=== OBJECTIF ===
Recopiez le passage du texte sur la rencontre d'Helsinki, depuis « Tandis que la » jusqu'à « lundi 16 juillet 2018. » inclus.

=== TEXTE ===

___

Tandis que la vingt-et-unième édition de la Coupe du monde de football se terminait ce dimanche en Russie par le sacre de la France, et que certains spécialistes du ballon rond parlent de domination européenne depuis 2006 ; l’Union européenne (UE) semblait totalement invisible le lendemain, à Helsinki, où Donald Trump et Vladimir Poutine se sont rencontrés ce lundi 16 juillet 2018.

Une rencontre au sommet

C’est au terme d’une semaine de confrontations européennes que Donald Trump a rencontré son homologue russe, renforcé par l’image d’une Russie accueillante et félicitée pour l’organisation de la Coupe du monde. Néanmoins, si son image a quelque peu changé dans le regard porté sur elle par les médias internationaux, le gain sur le plan diplomatique reste faible, même si cette rencontre, qui avait pour objet les relations russo-américaines et la guerre en Syrie ou en Ukraine, a abouti sur une finalité plus que favorable pour le gouvernement russe. Certains peuvent s’interroger sur les raisons du lieu d’une telle rencontre ; pourquoi Helsinki ? Comme expliqué il y a quelques jours dans le Taurillon, il s’agit du lieu naturel des rencontres entre les Américains et les Russes. Néanmoins, alors que la diplomatie Obama incorporait régulièrement la diplomatie européenne dans ses rapports avec la Russie, cette « tradition » semble désormais rompue.

___

Entrées enregistrées:
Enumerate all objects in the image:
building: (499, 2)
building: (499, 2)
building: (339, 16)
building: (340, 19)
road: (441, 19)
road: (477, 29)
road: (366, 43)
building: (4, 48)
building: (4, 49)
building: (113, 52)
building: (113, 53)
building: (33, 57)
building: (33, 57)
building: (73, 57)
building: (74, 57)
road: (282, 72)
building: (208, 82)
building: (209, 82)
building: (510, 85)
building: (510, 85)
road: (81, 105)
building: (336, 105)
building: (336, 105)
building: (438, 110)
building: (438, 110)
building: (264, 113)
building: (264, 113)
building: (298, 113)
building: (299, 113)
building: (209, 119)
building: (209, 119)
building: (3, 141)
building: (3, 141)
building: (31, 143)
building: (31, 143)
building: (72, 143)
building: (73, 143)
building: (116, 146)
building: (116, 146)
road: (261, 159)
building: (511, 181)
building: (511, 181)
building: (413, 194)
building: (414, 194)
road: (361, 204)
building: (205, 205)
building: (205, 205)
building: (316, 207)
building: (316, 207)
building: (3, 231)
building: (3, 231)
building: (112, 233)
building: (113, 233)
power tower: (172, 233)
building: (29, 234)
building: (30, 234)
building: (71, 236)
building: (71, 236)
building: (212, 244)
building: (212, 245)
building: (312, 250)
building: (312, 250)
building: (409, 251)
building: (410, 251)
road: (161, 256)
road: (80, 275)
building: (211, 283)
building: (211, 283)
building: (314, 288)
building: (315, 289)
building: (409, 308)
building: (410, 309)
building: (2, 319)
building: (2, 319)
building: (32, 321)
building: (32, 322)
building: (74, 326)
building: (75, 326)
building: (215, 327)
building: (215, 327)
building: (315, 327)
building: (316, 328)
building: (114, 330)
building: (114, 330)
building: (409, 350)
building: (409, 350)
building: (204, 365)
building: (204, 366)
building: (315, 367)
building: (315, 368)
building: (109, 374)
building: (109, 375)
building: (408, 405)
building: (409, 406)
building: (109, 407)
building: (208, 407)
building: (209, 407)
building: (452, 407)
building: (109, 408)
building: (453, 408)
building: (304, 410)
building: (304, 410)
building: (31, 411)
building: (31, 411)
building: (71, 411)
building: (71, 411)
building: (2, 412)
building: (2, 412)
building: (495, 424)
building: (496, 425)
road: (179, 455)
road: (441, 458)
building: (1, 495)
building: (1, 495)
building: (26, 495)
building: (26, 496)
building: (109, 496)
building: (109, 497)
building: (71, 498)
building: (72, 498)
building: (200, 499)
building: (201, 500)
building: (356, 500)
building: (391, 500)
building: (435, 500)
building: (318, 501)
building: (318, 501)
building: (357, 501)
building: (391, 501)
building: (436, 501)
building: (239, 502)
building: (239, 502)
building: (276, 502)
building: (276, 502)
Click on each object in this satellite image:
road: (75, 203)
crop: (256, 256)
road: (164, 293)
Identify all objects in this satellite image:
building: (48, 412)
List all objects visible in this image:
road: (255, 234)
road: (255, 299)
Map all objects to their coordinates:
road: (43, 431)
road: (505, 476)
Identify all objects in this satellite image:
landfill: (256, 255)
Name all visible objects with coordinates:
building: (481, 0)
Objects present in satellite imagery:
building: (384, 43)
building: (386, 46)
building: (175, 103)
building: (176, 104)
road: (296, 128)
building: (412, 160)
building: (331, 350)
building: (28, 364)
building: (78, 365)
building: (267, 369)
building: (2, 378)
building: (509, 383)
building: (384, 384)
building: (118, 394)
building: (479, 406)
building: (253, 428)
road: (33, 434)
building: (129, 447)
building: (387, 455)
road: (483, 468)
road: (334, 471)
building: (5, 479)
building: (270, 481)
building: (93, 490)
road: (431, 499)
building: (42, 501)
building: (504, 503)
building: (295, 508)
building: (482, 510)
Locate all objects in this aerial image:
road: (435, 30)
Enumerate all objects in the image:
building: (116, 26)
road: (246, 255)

___

=== RÉPONSE ÉCRITE ===
Tandis que la vingt-et-unième édition de la Coupe du monde de football se terminait ce dimanche en Russie par le sacre de la France, et que certains spécialistes du ballon rond parlent de domination européenne depuis 2006 ; l’Union européenne (UE) semblait totalement invisible le lendemain, à Helsinki, où Donald Trump et Vladimir Poutine se sont rencontrés ce lundi 16 juillet 2018.